=== Explore the material ===
- a) According to the adventure therapy article below, how many programs supplied the risk management data the study analyzed?
- b) Please pick up the adventure therapy article below after its final sentence and carry it forward.
** Opening Study text block **
Adolescents participating in wilderness and adventure therapy programs are at significantly less risk of injury than those playing football and are three times less likely to visit the emergency room for an injury than if they were at home, a new study by University of New Hampshire researchers finds. These findings, based on an analysis of risk management data from 12 programs providing outdoor behavioral healthcare in 2011, were reported in the latest issue of the Journal of Therapeutic Schools and Programs.
“After ‘does this program work?’, the question most asked by people considering adventure therapy is ‘will my child be safe?’” says Michael Gass, professor of outdoor education in the kinesiology department at UNH, who wrote the article with lead author Stephen Javorski, a UNH doctoral student. “While no one can guarantee the unconditional safety of any child, we can now show the relative risk levels for adolescents. This study shows there is actually less risk to participants on wilderness therapy programs, when they are conducted correctly, than to adolescents in their normal everyday activities.”
Adventure therapy, described as the prescriptive use of wilderness adventure experiences to improve the mental health of clients, primarily serves adolescents and is often seen as a treatment of “last resort” for these youth, who typically present with three or more dysfunctional behaviors such as depression, substance abuse, and suicidal ideologies. Gass, a leading expert in the field, estimates that there are more than 200 such programs nationwide ranging from multimillion dollar programs to individual counselors who might informally take a group or class into the woods.
** Closing Study text block **
** Opening Record excerpts block **
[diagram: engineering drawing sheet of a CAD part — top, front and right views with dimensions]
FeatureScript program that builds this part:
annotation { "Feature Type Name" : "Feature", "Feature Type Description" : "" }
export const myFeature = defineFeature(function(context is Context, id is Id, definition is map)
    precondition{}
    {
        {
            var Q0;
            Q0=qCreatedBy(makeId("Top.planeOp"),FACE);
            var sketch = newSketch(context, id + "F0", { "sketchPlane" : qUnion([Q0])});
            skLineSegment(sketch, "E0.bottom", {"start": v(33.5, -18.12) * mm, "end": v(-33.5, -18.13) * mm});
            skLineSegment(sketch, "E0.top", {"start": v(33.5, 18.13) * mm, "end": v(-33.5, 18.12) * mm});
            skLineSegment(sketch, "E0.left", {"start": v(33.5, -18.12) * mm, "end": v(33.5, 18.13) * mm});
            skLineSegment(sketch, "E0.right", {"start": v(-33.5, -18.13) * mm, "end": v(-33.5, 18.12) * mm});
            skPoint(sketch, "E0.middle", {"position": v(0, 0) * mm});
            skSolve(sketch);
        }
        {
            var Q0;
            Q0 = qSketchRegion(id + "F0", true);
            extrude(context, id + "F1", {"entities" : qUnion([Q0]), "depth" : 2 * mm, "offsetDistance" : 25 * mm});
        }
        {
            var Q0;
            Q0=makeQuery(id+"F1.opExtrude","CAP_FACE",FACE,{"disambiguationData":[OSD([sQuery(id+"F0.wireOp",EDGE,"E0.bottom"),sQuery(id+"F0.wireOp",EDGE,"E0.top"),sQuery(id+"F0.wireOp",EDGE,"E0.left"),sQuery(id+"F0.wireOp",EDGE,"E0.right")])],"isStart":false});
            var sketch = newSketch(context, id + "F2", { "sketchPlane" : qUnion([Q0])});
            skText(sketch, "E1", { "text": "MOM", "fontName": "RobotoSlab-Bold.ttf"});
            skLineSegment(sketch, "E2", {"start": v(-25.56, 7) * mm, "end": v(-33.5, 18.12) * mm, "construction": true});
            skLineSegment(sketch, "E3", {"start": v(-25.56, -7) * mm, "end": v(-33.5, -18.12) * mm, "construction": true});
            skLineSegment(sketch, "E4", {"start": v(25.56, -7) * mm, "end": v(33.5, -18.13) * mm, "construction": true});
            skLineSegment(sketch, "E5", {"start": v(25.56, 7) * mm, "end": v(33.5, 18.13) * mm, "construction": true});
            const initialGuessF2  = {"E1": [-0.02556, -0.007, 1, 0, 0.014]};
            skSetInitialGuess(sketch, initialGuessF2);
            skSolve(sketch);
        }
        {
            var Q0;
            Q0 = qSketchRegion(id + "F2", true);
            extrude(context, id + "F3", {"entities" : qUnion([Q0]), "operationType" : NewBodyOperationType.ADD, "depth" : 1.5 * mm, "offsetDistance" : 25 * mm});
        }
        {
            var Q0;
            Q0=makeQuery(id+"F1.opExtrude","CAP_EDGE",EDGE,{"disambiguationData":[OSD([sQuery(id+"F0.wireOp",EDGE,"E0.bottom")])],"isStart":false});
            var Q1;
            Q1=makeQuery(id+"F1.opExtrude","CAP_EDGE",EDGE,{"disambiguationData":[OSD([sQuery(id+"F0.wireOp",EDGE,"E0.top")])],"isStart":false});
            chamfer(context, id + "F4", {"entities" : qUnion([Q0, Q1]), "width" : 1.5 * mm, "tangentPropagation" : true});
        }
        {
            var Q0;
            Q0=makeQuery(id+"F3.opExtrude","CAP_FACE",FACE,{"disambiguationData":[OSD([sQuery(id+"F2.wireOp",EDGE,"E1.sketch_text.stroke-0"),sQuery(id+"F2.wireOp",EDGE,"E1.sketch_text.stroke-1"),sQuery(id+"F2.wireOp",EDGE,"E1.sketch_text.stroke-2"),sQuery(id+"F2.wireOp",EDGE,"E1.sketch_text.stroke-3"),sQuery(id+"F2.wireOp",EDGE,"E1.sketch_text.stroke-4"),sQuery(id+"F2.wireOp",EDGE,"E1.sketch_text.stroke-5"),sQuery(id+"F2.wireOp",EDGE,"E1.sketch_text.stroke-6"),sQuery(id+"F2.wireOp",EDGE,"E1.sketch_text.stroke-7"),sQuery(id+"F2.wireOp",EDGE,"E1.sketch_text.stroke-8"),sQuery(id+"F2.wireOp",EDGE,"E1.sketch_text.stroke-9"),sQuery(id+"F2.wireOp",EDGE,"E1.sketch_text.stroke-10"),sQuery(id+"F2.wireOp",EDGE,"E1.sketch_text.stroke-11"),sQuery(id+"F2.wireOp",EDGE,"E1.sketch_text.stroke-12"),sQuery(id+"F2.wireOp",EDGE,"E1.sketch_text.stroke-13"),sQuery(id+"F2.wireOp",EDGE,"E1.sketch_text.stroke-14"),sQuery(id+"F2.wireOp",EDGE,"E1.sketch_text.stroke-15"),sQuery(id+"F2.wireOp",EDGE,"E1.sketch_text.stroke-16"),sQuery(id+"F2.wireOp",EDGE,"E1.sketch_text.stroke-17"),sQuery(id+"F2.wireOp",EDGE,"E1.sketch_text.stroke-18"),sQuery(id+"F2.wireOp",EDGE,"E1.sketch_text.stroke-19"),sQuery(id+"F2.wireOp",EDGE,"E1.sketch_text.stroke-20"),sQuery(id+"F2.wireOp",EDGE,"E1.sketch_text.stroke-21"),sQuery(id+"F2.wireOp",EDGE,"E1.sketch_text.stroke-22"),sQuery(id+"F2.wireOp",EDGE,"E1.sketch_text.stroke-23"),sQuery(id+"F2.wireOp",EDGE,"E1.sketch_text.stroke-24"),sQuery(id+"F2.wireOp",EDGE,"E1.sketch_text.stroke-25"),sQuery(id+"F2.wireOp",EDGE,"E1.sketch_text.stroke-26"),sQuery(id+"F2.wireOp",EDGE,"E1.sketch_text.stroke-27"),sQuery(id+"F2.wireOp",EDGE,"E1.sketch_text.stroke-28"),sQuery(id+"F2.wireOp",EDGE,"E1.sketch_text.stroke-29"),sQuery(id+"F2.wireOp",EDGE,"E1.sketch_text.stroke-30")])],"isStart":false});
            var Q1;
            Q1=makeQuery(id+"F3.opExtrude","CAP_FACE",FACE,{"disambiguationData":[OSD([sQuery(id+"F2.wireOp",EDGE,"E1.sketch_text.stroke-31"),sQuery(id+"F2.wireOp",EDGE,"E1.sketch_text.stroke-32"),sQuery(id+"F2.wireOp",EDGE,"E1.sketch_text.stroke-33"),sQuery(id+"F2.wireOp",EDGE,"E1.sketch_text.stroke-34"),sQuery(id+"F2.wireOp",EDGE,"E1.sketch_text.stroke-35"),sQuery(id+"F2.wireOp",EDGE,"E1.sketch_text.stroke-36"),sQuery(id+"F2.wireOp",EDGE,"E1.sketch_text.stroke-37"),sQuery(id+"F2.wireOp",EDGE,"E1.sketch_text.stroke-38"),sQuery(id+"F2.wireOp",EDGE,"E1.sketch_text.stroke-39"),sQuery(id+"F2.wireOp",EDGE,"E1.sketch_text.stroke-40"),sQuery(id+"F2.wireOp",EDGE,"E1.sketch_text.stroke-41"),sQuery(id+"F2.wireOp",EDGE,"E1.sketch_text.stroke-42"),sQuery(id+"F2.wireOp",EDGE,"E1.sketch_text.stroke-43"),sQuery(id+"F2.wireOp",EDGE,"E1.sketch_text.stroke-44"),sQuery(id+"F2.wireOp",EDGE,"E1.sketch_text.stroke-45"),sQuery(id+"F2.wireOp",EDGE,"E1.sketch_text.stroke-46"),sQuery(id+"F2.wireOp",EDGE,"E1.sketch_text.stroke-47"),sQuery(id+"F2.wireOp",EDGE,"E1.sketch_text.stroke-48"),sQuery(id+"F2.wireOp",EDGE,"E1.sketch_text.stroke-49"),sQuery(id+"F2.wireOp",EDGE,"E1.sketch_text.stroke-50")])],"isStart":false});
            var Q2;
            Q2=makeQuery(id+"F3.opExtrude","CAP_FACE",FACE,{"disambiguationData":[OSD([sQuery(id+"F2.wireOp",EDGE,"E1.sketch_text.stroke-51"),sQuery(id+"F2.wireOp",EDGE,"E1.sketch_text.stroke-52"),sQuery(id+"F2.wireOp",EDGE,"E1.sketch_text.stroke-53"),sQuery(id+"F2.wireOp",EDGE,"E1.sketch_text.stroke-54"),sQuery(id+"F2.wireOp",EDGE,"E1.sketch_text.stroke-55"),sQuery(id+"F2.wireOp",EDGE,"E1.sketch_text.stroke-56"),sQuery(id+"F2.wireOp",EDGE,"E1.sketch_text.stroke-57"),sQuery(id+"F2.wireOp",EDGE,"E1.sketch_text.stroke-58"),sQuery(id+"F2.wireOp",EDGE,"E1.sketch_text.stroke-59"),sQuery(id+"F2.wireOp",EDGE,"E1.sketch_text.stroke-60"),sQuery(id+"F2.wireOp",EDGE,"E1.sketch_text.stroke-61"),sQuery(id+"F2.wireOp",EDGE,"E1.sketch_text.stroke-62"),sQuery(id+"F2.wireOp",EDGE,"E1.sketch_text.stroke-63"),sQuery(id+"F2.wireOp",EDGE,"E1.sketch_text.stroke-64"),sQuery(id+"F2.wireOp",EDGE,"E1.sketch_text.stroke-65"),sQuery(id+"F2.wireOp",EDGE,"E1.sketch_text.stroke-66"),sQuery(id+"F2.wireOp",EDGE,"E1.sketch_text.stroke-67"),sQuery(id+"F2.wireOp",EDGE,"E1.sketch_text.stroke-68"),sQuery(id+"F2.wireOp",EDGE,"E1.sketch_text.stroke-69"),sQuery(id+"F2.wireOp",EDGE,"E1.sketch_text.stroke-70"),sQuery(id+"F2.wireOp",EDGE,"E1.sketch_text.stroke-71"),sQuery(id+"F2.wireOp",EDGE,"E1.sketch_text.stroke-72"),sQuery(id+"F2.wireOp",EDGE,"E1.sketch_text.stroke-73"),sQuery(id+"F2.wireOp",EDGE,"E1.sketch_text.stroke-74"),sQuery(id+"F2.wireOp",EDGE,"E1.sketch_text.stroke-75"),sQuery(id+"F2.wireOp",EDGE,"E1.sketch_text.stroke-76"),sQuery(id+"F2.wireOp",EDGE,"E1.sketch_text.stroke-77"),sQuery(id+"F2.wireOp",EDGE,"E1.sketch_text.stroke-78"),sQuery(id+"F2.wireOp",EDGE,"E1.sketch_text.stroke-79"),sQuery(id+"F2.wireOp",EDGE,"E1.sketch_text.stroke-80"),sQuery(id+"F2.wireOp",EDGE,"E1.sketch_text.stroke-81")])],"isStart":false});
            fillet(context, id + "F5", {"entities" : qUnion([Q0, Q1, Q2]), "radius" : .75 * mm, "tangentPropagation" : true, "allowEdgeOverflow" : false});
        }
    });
** Closing Record excerpts block **
=== Activity answers ===
- a) Twelve programs providing outdoor behavioral healthcare in 2011.

- b)
For this study, Gass and Javorski looked at incident and illness data collected by the 12 adventure therapy programs that comprise the Outdoor Behavioral Health Industry Council for 2011. Analyzing injuries that required a client be removed from regular programming for more than 24 hours – including injuries treated in the field as well as those that required evacuation to a medical facility – the adventure therapy programs had an injury rate of .11 injuries per 1,000 days in 2011, or one injury for every 9,091 client-days. The estimated national average rate of injuries for adolescents treated in U.S. hospital emergency rooms was three times that rate (.38 per 1,000 days).
Adventure therapy programs boast even stronger safety records when compared to other common activities of adolescents. Injuries during high school football games are more than 140 times greater than those in adventure therapy programs, which boast lower injury rates than snowboarding, downhill skiing, mountain biking, backpacking, and football practice.
“I’m hoping that this research will counter the public perception that these programs are dangerous,” says Javorski. “Well-managed programs are not dangerous, they’re not exposing kids to undue risk, and they’re not overusing physical restraints.”
The researchers offer several reasons for the dramatic relative safety of these programs. As the field has developed, says Gass, risk management standards have improved; he notes that the programs in the OBHIC are among the leaders in the field. And our perception of risk colors how we view the risk of “everyday” activities.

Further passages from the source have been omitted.